Programs that are localized to many languages tend to place all the data related to a language or to a country (region) in a file called a LOCALE for that culture.
OpenOffice requires that you place all the cultural data for your language/region in a file that has a format specific to OpenOffice. This file is an XML file that is plain text (utf-8 if your language requires it). It can be edited with any plain text editor.
By now, you should know your locale name (in this case LanguageCode.xml or languageCode_regionCode.xml). If you don't, you can find them here. Language codes - iso639-2Country codes - iso3166-1 The locale name in OpenOffice always uses both the language code on the country code (language code in small letters and country code in capital letters), separated by an underscore (not a hyphen), and with the .xml extension. Some examples of names are: km_KH.xml, es_CL.xml, en_US.xml, etc. Please look into the directory that contains all the locale files presently included in OpenOffice:
http://l10n.openoffice.org/source/browse/l10n/i18npool/source/localedata/data/
If there is a file for your culture already, you might want to check it to see if any corrections are needed. If they are, you should file an issue with OpenOffice related to mistakes in the file.
If there is no file… then follow the instructions below on how to create and submit a locale.
To try to make it easy for you, we have created a template file that originates in the present en-US.xml file. It includes most of the information that will be needed; other information is inherited from the en-US.xml (English in the United States) file. The information that we have not included in our template file (that we have included as inherited) is not important for first level localization work. If you localize the template.xml file to your own culture you will have everything that you need.

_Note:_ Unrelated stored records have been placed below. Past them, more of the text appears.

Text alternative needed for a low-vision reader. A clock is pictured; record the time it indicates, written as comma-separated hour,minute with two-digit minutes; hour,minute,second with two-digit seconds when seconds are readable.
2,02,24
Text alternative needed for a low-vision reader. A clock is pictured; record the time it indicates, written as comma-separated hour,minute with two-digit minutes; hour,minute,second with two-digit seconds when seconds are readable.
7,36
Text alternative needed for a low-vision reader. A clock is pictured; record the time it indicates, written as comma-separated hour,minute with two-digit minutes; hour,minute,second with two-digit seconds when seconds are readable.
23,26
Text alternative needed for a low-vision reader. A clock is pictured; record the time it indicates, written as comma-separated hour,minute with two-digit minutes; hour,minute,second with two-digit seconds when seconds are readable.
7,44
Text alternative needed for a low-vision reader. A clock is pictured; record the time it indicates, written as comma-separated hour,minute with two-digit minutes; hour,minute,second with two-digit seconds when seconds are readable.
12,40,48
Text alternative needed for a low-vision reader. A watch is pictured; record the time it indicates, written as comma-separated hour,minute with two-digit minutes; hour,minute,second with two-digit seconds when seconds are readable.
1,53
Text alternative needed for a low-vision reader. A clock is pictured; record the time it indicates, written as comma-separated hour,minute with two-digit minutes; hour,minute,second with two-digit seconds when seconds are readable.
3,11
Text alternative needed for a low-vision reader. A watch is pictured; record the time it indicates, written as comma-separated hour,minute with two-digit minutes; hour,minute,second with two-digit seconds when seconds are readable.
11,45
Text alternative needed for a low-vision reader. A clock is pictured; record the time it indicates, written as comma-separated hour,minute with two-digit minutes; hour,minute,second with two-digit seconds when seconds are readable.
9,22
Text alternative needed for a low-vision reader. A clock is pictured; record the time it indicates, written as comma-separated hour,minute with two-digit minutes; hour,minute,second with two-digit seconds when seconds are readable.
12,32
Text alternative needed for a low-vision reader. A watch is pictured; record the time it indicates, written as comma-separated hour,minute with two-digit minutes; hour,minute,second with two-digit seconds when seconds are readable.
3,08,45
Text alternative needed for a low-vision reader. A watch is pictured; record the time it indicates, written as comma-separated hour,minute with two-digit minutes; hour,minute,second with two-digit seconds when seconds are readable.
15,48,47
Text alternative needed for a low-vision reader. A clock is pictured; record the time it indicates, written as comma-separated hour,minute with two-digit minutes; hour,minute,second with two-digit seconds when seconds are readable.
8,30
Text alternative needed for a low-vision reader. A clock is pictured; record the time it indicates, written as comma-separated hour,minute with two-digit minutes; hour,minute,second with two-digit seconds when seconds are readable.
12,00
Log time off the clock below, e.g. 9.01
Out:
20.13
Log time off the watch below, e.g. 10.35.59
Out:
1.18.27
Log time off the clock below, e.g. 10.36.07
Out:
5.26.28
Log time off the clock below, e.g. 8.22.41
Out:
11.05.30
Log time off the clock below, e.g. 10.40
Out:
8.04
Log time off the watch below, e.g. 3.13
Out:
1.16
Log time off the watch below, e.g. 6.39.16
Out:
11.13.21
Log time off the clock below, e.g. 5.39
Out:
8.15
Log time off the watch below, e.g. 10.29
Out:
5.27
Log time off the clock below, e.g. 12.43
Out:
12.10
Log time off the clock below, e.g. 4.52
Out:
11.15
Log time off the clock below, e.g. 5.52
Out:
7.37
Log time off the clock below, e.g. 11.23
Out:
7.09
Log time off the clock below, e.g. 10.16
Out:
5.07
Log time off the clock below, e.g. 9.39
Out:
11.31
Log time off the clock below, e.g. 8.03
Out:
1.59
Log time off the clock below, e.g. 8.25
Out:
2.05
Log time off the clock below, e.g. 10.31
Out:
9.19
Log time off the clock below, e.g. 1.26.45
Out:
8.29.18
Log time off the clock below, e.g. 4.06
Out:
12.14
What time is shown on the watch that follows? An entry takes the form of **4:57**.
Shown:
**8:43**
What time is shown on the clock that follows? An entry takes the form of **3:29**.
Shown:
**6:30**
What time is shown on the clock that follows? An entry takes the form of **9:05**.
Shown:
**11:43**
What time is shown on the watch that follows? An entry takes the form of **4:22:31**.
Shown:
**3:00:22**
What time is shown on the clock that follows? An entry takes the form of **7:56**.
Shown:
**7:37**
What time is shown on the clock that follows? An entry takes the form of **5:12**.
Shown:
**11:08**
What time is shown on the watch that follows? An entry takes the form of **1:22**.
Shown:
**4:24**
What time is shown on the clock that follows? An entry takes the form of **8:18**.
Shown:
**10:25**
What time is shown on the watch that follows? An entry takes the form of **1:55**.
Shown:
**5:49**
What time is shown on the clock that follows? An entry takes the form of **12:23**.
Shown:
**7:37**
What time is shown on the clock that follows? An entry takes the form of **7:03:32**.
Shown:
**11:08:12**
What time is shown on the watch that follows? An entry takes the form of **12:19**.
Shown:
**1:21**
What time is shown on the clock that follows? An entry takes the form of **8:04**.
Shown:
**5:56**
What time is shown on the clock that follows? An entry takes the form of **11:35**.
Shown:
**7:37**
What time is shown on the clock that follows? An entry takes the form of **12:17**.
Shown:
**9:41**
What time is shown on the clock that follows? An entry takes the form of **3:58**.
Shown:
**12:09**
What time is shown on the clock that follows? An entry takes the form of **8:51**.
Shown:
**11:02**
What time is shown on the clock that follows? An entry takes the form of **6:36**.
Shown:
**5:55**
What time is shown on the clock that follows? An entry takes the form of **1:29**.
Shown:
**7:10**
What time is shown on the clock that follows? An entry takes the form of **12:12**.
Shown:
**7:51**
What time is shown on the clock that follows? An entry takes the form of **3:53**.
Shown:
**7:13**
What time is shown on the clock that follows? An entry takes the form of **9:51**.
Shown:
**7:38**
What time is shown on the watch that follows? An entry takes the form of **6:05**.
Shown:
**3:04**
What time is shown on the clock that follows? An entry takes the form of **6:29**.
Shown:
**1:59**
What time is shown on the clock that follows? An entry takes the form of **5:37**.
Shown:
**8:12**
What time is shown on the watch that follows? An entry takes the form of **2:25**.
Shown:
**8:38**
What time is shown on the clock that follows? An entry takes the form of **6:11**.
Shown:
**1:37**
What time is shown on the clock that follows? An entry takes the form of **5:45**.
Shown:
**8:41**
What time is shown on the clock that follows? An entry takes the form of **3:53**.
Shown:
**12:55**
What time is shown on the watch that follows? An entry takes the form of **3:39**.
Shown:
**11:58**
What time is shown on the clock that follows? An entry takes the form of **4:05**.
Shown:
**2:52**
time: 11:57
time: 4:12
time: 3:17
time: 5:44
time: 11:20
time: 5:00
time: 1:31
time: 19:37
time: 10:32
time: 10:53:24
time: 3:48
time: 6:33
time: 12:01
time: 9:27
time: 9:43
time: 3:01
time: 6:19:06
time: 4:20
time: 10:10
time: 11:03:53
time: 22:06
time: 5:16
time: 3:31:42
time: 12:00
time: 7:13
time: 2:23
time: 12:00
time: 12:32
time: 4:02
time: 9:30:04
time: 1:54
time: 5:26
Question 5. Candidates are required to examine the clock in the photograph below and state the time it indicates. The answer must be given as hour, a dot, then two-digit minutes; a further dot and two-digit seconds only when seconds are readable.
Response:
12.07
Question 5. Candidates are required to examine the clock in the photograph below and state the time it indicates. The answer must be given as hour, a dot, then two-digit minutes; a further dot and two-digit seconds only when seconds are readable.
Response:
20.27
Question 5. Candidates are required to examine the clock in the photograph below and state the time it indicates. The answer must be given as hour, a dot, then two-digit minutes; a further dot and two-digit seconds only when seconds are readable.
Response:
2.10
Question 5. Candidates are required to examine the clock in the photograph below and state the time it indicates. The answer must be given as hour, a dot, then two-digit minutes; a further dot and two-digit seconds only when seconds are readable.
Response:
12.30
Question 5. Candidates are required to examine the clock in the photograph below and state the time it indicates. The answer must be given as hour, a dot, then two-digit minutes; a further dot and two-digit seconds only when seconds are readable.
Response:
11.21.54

We will now go through this file point by point to see what needs to be changed:
<?xml
version="1.0" encoding="UTF-8"?>
<Language> <LangID>en</LangID> <DefaultName>English</DefaultName> </Language> <Country> <CountryID>US</CountryID> <DefaultName>United States</DefaultName> </Country> </LC_INFO>
<LC_CTYPE unoid="generic"> <Separators>
<ThousandSeparator>,</ThousandSeparator> <DecimalSeparator>.</DecimalSeparator> <ListSeparator>;</ListSeparator>
NNNNMMMM DD, YYYY
As the automatic separator is inserted, and if we consider the <LongDateDayOfWeekSeparator> ", ", it will be interpreted in this template locale as something like:
Wednesday, March 12, 2023
<DateSeparator>/</DateSeparator> <TimeSeparator>:</TimeSeparator> <Time100SecSeparator>.</Time100SecSeparator> <LongDateDayOfWeekSeparator>, </LongDateDayOfWeekSeparator> <LongDateDaySeparator>, </LongDateDaySeparator> <LongDateMonthSeparator> </LongDateMonthSeparator> <LongDateYearSeparator> </LongDateYearSeparator> </Separators>
<Markers> <QuotationStart>‘</QuotationStart> <QuotationEnd>’</QuotationEnd> <DoubleQuotationStart>“</DoubleQuotationStart> <DoubleQuotationEnd>”</DoubleQuotationEnd> </Markers>
<TimeAM>AM</TimeAM> <TimePM>PM</TimePM>
<MeasurementSystem>metric</MeasurementSystem> </LC_CTYPE>
http://www.microsoft.com/globaldev/reference/lcid-all.mspx
if your language does not appear in this list, then say so in the OpenOffice Localization list and they will assign a number for you.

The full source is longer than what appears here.